Ms Ena Arkwright had been the first mistress of a young ladies’ finishing school in Chelsea. She’d never married and her family had passed away or moved away, leaving the only beneficiary of her will as the school library. She had a small sum of money and a house in Southwark about four streets away from Killian and Claire’s.

It wasn’t my case: I didn’t do probate. I was firmly companies suing other companies and that was it. However, I’d heard one of the secretaries talking to one of the people on reception about the property and how old fashioned the interior had been and who would take on a place like that, because Ena had stipulated two things: the house couldn’t be sold to someone who was going to convert it into flats and the new owners would have to look after her cat.
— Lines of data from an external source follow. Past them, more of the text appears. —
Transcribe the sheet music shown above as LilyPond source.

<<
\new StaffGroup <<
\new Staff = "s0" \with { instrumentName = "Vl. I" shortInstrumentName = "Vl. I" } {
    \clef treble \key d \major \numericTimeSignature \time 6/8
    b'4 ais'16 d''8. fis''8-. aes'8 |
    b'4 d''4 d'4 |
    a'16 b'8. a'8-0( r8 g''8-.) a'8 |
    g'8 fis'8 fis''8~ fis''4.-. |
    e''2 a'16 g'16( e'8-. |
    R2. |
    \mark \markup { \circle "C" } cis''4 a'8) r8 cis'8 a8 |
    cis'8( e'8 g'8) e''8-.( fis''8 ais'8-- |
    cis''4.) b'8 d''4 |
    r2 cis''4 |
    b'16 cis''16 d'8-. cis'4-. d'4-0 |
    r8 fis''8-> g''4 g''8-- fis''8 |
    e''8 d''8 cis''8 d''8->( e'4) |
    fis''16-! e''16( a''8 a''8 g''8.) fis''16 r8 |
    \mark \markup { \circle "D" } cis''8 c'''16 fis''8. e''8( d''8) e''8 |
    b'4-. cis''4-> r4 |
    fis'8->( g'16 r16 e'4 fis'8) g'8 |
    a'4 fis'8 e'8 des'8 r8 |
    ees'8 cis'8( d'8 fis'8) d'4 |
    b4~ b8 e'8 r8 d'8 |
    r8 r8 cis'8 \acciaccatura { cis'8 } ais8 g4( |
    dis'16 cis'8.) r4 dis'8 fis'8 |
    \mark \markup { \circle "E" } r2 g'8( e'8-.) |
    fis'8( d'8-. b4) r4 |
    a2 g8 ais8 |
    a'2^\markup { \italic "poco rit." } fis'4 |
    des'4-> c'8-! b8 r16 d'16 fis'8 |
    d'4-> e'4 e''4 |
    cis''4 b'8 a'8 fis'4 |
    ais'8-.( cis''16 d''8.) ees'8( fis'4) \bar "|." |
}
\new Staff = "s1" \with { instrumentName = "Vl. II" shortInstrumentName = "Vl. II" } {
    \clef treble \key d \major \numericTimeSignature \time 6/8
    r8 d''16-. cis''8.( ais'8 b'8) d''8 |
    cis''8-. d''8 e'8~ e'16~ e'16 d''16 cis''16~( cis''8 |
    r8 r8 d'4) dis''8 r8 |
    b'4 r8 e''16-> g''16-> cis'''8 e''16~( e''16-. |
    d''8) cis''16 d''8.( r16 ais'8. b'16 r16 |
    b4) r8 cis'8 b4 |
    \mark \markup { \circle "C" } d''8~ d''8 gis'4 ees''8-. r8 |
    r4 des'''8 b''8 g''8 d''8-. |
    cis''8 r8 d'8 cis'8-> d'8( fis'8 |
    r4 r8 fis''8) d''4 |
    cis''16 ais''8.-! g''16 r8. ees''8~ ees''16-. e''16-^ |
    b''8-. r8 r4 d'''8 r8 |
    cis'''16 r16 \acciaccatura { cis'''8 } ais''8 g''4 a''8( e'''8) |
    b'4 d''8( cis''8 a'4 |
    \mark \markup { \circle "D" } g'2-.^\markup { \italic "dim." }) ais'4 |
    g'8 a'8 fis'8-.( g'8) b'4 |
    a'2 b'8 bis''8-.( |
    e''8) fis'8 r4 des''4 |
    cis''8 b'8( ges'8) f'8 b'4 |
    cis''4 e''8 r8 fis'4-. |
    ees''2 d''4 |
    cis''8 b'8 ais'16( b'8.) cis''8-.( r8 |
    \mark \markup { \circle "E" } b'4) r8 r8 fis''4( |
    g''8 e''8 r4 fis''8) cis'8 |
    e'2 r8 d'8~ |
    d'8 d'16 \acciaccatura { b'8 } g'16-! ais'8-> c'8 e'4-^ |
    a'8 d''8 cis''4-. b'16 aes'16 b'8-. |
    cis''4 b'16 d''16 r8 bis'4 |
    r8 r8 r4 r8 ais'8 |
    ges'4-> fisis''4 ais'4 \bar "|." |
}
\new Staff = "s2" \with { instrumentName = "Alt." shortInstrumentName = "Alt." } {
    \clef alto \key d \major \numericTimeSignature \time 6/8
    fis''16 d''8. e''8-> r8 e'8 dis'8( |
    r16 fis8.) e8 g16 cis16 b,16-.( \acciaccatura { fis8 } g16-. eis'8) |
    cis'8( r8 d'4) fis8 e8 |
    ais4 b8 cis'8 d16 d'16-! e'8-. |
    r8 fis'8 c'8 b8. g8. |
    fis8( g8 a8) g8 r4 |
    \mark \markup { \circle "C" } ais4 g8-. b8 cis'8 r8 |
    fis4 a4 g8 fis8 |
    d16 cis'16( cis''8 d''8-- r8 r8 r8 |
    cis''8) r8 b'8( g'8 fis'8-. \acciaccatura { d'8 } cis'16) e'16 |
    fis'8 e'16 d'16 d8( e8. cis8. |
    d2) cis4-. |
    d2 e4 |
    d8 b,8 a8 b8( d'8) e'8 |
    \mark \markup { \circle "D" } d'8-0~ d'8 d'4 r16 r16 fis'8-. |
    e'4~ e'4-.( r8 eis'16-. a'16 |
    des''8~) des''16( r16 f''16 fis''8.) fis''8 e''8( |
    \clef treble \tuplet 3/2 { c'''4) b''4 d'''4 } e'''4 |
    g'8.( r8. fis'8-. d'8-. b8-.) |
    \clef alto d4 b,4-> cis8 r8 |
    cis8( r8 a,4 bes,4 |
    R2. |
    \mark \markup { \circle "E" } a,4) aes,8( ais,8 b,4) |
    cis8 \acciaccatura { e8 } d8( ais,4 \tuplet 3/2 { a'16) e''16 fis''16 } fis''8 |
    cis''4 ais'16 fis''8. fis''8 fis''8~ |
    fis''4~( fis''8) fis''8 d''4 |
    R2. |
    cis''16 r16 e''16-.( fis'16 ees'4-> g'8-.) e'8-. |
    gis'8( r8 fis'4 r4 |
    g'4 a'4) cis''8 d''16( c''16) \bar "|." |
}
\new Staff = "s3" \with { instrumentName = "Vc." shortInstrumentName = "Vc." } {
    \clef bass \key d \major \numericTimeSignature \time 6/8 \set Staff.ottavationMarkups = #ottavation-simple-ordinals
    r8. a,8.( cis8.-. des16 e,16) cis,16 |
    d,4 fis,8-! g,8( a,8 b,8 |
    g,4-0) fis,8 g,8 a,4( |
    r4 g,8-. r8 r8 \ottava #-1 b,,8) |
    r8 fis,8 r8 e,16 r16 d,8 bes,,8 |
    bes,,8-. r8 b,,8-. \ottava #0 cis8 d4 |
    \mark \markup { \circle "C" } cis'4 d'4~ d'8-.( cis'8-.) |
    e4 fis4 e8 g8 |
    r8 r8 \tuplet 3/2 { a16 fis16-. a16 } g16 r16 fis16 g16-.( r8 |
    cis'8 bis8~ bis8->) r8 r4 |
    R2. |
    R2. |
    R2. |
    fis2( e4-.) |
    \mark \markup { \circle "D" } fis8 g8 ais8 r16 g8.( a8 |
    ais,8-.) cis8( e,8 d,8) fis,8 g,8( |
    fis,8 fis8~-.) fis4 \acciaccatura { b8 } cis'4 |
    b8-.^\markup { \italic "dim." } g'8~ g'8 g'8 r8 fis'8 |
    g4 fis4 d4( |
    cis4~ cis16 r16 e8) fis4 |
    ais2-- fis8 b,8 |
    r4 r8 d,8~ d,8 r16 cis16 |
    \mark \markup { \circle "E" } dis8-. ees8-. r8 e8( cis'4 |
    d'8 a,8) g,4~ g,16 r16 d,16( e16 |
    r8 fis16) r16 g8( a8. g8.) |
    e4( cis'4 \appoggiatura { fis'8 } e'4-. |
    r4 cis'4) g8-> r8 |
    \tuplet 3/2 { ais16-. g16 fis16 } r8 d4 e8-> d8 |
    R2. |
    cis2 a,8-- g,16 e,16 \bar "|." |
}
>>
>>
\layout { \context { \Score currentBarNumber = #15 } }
The cat was negotiable as there was nothing in law that said the cat had to stay, but the school wanted to try to do right by Ena.

Fortunately the collie I’d adopted, along with its owner, liked cats. Queenie liked everything. She was even more enthusiastic than Seph on a Friday night in a bar if there was the possibility of even putting her head on somebody’s knee.

“Where are you taking me?”

I paused on the pavement about three doors down from where we were going.

“There’s one house I wanted to knock at.”

“Elijah, we’re adults. It’s eight pm on Halloween. You’ve dragged me out of Claire and Killian’s lovely warm house with really nice food and wine to visit a street that looks like it’s in Grimsville on St Grimsville Day.”

My excuse to get her out was poor at the least. And viewing a house at this time on a dark night was probably not the best idea, but this was Ava and a house was a project and a potential home no matter what time of day or night.

“Just a bit further. And those houses have got decorations up. And pumpkins.” I pointed at them with one of my crutches.

“So it’s not that grim.” She looked about her. “In fact it’s a pretty nice street. Driveways and road parking. Shame there’s nothing up for sale.”

I grinned, hoping she would see and carried on shuffling down the road.

The next time I stopped we were at the bottom of the narrow drive, the shrubbery still tidy and the bins put back neatly. I started to head up towards the front door, my back to Ava, which was unfortunate as I wanted to see her face.

“Elijah?” she said. “There’s no one in.”

I went up the two steps to the door and turned around, resting a crutch against the door so I could dangle a key.

“Eli?” Ava said when she was close enough to see the key with just the streetlight. “What have you done?”

“Nothing,” I said. “Yet. But why don’t you come in and look around?”

“Why? It isn’t for sale.”

“It is. I’ve got first refusal.”

Ava froze, the light casting crazy shadows over my skeletonised girlfriend.

“Eli, it’s a semi-detached eighteenth century house, with I’m guessing six beds including the attic rooms, cellars that could be converted and a garden and drive. While we’re hardly paupers and it clearly needs some renovation, this is beyond our budget.

She would’ve had a point.

I gave her the story of Ena Arkwright and her finishing school. The cat informed her of the rest. And I told her the price, which had been capped due to the requirements and the covenant with regard to it staying as one property.

“There was lots in her will: she wanted the house to be bought by a family or a couple. She wanted the cat to stay. There’s things to do with the furniture too, that’s why it hasn’t been moved yet,” I told her, giving her more details about the woman who had lived here all of her life.